**Dataset entries**
=== Begin Enclosure ===
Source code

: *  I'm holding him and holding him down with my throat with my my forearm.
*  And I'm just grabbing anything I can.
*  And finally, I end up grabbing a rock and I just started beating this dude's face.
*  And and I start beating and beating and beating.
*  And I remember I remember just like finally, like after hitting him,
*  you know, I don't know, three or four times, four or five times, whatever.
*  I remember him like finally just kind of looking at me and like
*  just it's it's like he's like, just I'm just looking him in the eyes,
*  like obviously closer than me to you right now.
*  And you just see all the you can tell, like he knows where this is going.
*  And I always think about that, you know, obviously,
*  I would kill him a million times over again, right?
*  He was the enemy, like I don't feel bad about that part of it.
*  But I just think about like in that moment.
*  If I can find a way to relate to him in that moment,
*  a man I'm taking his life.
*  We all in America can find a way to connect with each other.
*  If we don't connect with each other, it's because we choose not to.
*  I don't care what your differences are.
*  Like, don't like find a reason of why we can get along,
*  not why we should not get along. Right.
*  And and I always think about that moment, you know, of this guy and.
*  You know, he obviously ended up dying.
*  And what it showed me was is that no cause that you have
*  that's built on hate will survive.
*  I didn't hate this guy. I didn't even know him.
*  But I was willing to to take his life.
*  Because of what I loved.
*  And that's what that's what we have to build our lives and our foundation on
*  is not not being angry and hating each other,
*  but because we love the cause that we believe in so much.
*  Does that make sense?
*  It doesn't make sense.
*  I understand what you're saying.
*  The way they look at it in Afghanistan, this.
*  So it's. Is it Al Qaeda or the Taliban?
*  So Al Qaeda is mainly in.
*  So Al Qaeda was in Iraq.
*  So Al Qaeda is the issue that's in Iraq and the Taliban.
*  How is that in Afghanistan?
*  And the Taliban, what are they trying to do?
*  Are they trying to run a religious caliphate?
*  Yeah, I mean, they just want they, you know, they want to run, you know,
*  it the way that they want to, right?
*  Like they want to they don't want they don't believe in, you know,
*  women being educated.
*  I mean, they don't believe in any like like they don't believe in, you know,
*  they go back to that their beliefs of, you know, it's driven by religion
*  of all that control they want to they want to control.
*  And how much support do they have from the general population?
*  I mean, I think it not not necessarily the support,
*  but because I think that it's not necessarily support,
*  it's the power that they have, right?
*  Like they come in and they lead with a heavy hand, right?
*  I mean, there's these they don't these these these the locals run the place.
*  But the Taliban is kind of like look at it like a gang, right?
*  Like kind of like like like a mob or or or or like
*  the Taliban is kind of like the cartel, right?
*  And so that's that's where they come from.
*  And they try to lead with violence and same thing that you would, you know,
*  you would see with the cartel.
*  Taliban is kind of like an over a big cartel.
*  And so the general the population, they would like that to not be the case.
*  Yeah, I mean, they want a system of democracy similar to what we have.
=== End Enclosure ===
Count every line of the records that holds "other". State the number, nothing else.

3